Human pose keypoint data:
◇ ◇ ◇ ◇ ◇ ◇ ◇

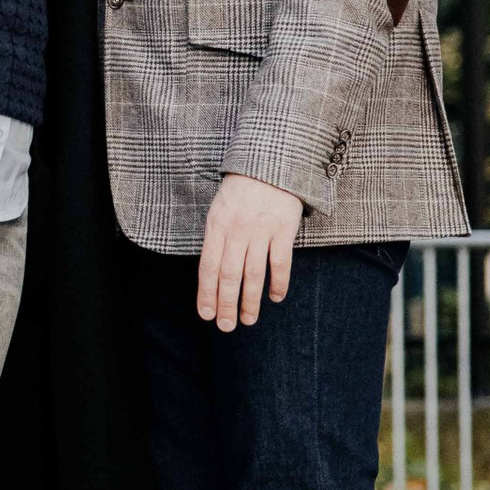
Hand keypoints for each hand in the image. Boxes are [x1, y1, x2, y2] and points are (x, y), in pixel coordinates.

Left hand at [197, 176, 304, 331]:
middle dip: (226, 304)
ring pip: (253, 274)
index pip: (207, 267)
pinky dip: (278, 283)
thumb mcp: (218, 209)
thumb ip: (216, 238)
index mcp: (216, 226)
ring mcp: (260, 230)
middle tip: (226, 326)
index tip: (206, 315)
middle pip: (229, 275)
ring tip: (248, 320)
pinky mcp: (284, 229)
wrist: (269, 162)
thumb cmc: (241, 189)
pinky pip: (280, 263)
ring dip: (250, 300)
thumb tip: (212, 273)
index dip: (206, 294)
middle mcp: (236, 231)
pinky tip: (275, 298)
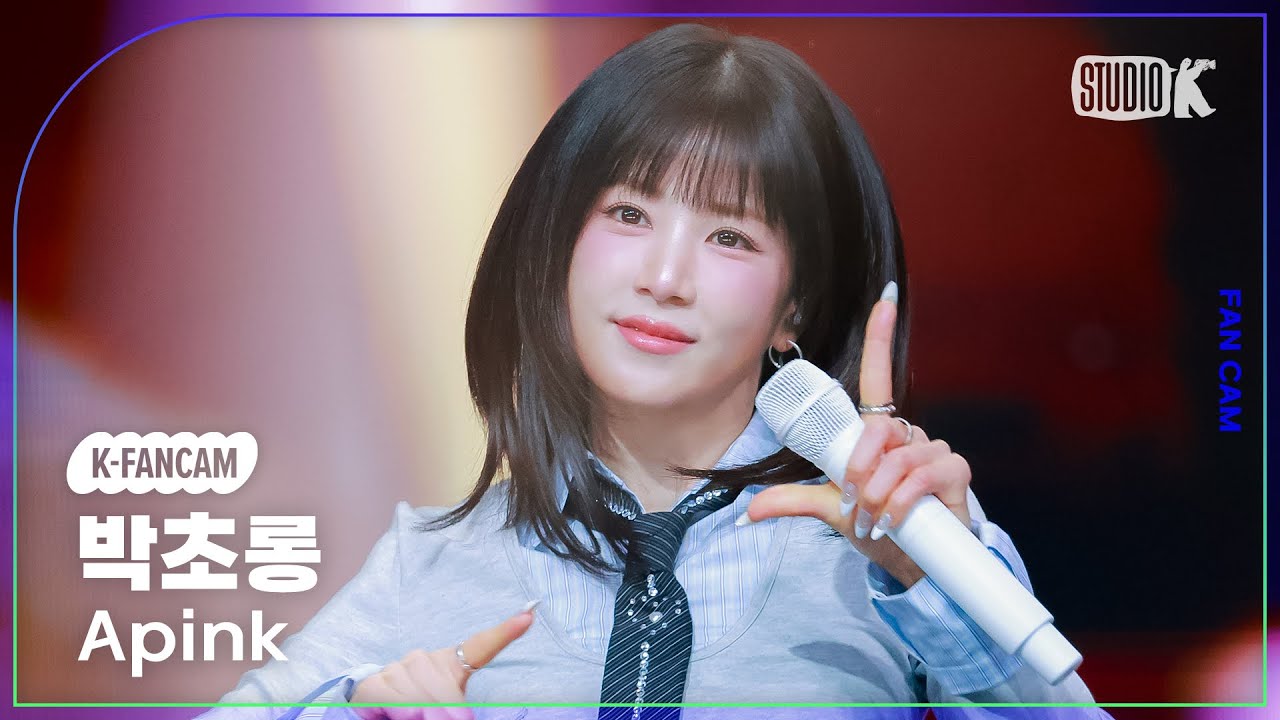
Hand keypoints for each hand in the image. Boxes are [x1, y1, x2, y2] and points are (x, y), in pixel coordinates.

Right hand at [350, 603, 536, 719]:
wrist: (373, 710)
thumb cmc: (417, 710)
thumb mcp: (446, 709)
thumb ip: (456, 707)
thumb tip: (460, 713)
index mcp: (450, 665)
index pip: (481, 647)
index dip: (505, 633)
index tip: (528, 616)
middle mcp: (426, 660)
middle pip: (447, 692)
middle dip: (444, 713)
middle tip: (435, 717)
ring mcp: (402, 668)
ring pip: (421, 700)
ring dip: (421, 716)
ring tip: (412, 717)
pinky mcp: (378, 681)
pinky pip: (398, 701)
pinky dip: (402, 713)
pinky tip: (396, 713)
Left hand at [740, 284, 973, 586]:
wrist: (915, 564)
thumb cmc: (878, 527)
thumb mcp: (829, 511)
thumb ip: (792, 502)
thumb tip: (748, 511)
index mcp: (877, 434)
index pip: (877, 376)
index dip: (881, 337)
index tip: (884, 300)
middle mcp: (907, 435)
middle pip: (878, 429)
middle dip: (860, 468)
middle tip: (853, 502)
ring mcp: (933, 451)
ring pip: (899, 456)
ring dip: (879, 491)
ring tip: (874, 517)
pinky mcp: (955, 473)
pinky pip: (926, 474)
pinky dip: (904, 498)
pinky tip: (896, 517)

◇ ◇ ◇ ◇ ◇ ◇ ◇

(ABOUT THIS TASK): After reading the entries above, state how many lines hold the word "index", with no text besides the number.

(SOLVED EXERCISE): 12